The simplest source of trouble in producing good conversion rates, through the proper application of UX principles, is fairly easy to appreciate. A site that creates problems for users will naturally lose them quickly. Internet users are notoriously impatient creatures, typically quitting if a site fails to load with 9 seconds.
Further complicating the problem, search engines, such as Google, penalize sites that load slowly. This means that notably bad UX can mask conversion rate failures by installing a low baseline. The conversion rate for a site that’s receiving the penalty may seem relatively high, as the site drives only the most determined visitors. Operating from a low baseline of total users, though, the volume may be limited to the point of harming profits.
Ease of Use
Once you’ve had a user to click through to a website and stick around for more than 9 seconds, you still need to provide an experience that’s fulfilling. The site itself needs to be laid out in a logical fashion. This typically means conforming to a common design model that includes a search bar and navigation at the top. Navigation also needs to empower users to get what they’re looking for. The navigation menu for a retailer should point customers to specific departments that are easy to understand. Lifestyle brands should have high-quality pictures that entice users to click. An internet user doesn’t want to spend time becoming familiar with a new interface.
Appearance and Structure
The appearance of a website matters. A sparse website without much imagery can seem bland and disappointing. A cluttered website can seem busy. Both styles can create a desire to look elsewhere, lowering conversion rates.

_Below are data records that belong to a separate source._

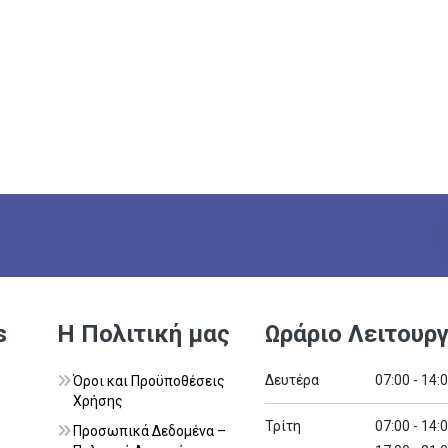
s
Η Πολιτική μας
Ωράριο Λειτουργ
Δευτέρα
07:00 - 14:
Όροι και Προϋποθέσεις
Χρήσης
Τρίτη
07:00 - 14:
Προσωπικά Δεδομένα –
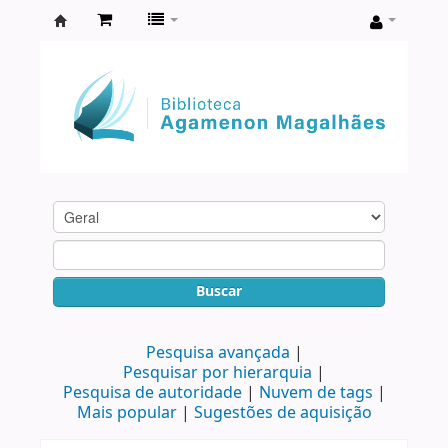
Biblioteca
Agamenon
Magalhães
Buscar
Pesquisa avançada
Pesquisar por hierarquia
Pesquisa de autoridade
Nuvem de tags
Mais popular
Sugestões de aquisição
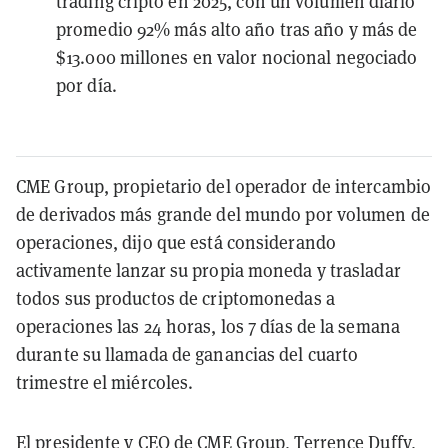
trading cripto en 2025, con un volumen diario
promedio 92% más alto año tras año y más de
$13.000 millones en valor nocional negociado
por día.
CME Group, propietario del operador de intercambio
de derivados más grande del mundo por volumen de
operaciones, dijo que está considerando
activamente lanzar su propia moneda y trasladar
todos sus productos de criptomonedas a
operaciones las 24 horas, los 7 días de la semana
durante su llamada de ganancias del cuarto
trimestre el miércoles.
El presidente y CEO de CME Group, Terrence Duffy,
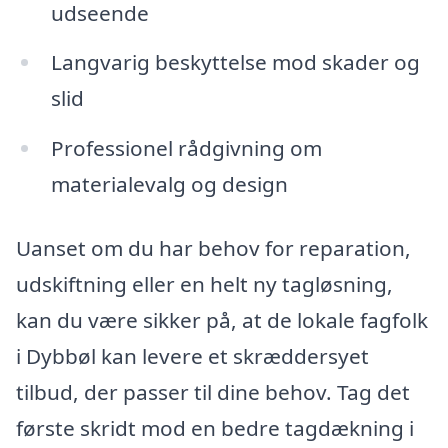
udseende
Langvarig beskyttelse mod skader og
slid
Professionel rådgivning om
materialevalg og design
Uanset om du har behov for reparation,
udskiftning eller en helt ny tagløsning,
kan du være sikker på, at de lokale fagfolk
i Dybbøl kan levere et skræddersyet
tilbud, der passer til dine behov. Tag det
første skridt mod en bedre tagdækning i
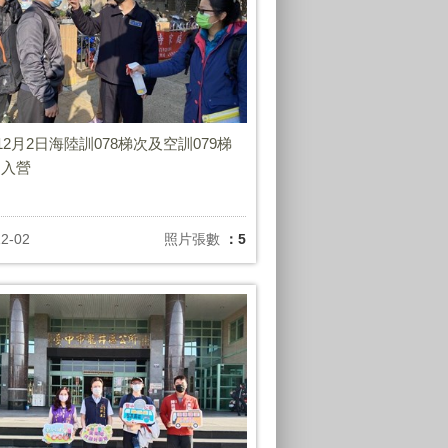
年12月2日海陸訓078梯次及空訓079梯
男入營
12-02
照片張數
：5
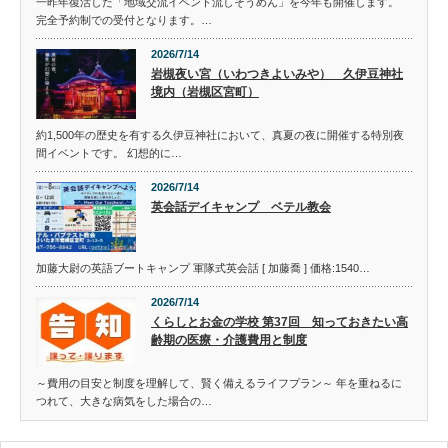
一昨年復活した「地域交流イベント流しそうめん」を今年も開催します。
完全予約制での受付となります。…
2026/7/14
岩槻夜い宮（いわつきよいみや） 久伊豆神社
境内（岩槻区宮町）
約1,500年の歴史を有する久伊豆神社において、真夏の夜に開催する特別夜
間イベントです。 幻想的に…
2026/7/14
英会話デイキャンプ ベテル教会
加藤大尉の英語ブートキャンプ 軍隊式英会話 [ 加藤喬 ] 価格:1540…
2026/7/14
くらしとお金の学校 第37回 知っておきたい高
齢期の医療・介護費用と制度
～費用の目安と制度を理解して、賢く備えるライフプラン～ 年を重ねるに
つれて、大きな病気をした場合の…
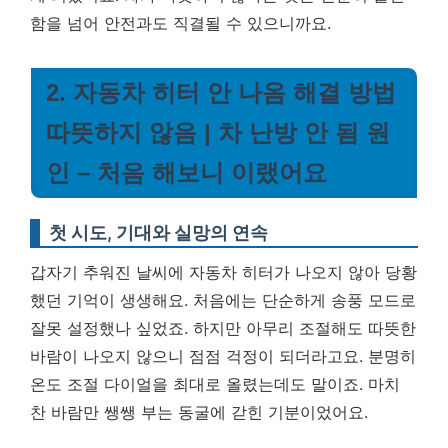
함을 넘어 안전과도 직결될 수 있으니까요.
2. 자동차 히터 안 나옴 해결 방법
따뜻하지 않음 | 차 난방 안 됨 원
인 – 처음 해보니 이랬어요
첫 시도, 기대와 실망의 연속
갑자기 추워진 날씨에 자동차 히터가 나오지 않아 당황
했던 기억이 생생해요. 처음에는 단순하게 송풍 모드로
잘못 설정했나 싶었죠. 하지만 아무리 조절해도 따뜻한
바람이 나오지 않으니 점점 걱정이 되더라고요. 분명히
온도 조절 다이얼을 최대로 올렸는데도 말이죠. 마치
찬 바람만 쌩쌩 부는 동굴에 갇힌 기분이었어요.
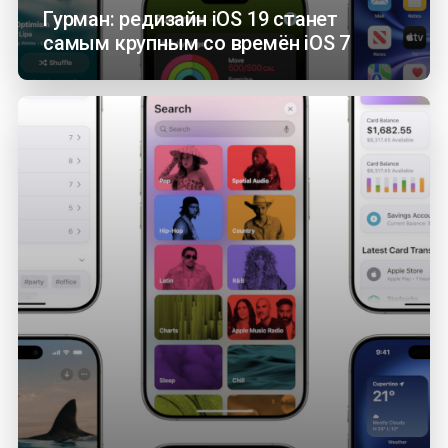
Гурман: редизайн iOS 19 станет
самым крупным со времён iOS 7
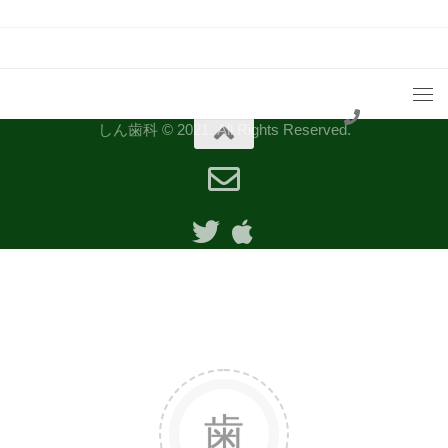
しん歯科 © 2021. All Rights Reserved.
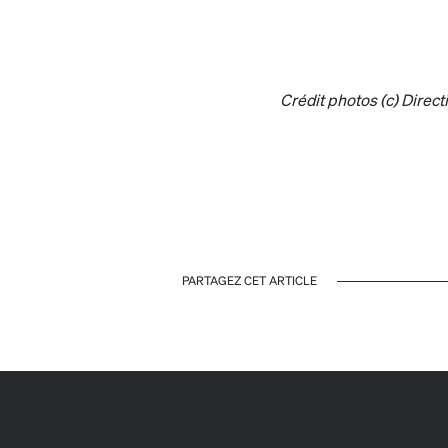
Crédit photos (c) Direct
PARTAGEZ CET ARTICLE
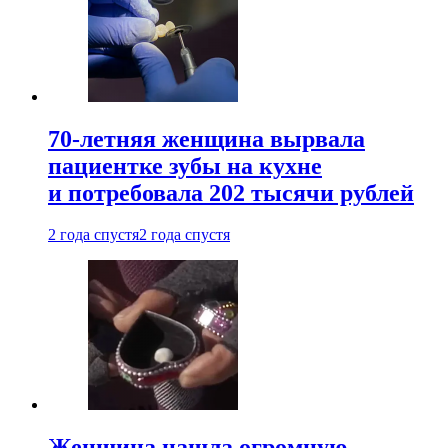
70-летняя женщина вырвала
пациентке зубы на кухне
и потребовала 202 тысячи рублей
2 года спустя
2 года спустя
Женщина нашла огромную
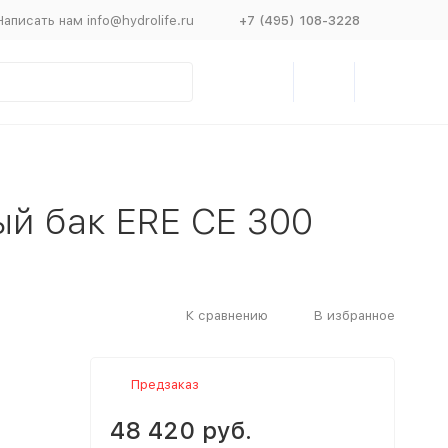
Написать нам info@hydrolife.ru
+7 (495) 108-3228
й бак ERE CE 300
К сравнению
В избранное
Предзаказ
48 420 руб.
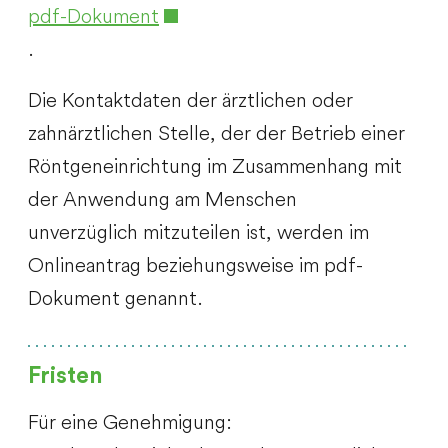
pdf-Dokument
.
Die Kontaktdaten der ärztlichen oder
zahnärztlichen Stelle, der der Betrieb einer
Röntgeneinrichtung im Zusammenhang mit
der Anwendung am Menschen
unverzüglich mitzuteilen ist, werden im
Onlineantrag beziehungsweise im pdf-
Dokument genannt.
Fristen
Für eine Genehmigung:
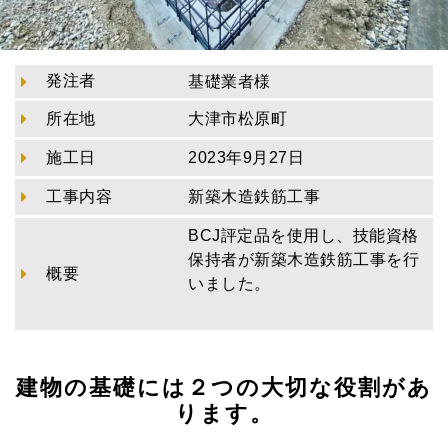
発注者
基礎業者様
所在地
大津市松原町
施工日
2023年9月27日
工事内容
新築木造鉄筋工事
BCJ評定品を使用し、技能資格
保持者が新築木造鉄筋工事を行
概要
いました。
建物の基礎には２つの大切な役割があ
ります。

Structure matters a lot. You want to have the most important elements above the fold. If a user has to scroll in order to find something, that’s likely to decrease the chance of it being found, ultimately eroding conversion rates. The structure of a site should be relatively consistent. If a product-driven site uses a three-by-three grid, it should always do so.
It’s also important to utilize responsive design principles since the world is increasingly using mobile devices to connect to websites. Even if you already have a mobile app, you shouldn’t assume all customers will be utilizing it. If your three-by-three grid runs off the right-hand side of a smartphone screen, that’s worse than having navigational elements below the folds.
Should a specific type of screen only support a single-column layout, your three-by-three model needs to adapt on the fly to accommodate it.
Allowing users to move around a site or an app in an orderly fashion is nice, but UX elements should be used to drive desirable actions. An online store’s checkout process should be simplified to allow as streamlined of a process as possible. This will ensure that cart abandonment rates are kept low. The same idea applies to sites that are focused on signups. If the process of setting up an account or adding your name to an email list is too drawn out, a large number of users will simply quit midway through.
It can be hard to determine for sure what approach works for a specific application. A/B testing allows you to use two similar interfaces and see which ones drive conversion rates. By assigning specific UX layouts to users in Group A and Group B, you’ll be able to assess which elements are simple and appealing enough to empower users. Once you’ve gone through several hundred or thousand iterations with each group, you can make statistically grounded comparisons.
User experience and conversion rate optimizers tend to not run in the same circles, and that’s a bad thing. Both groups have contributions that can be made. The UX crowd can help sites and apps become more appealing and functional. The conversion crowd can keep the focus on the bottom line figures. By appreciating how each aspect of good design works, you can see that your audience will have an amazing experience.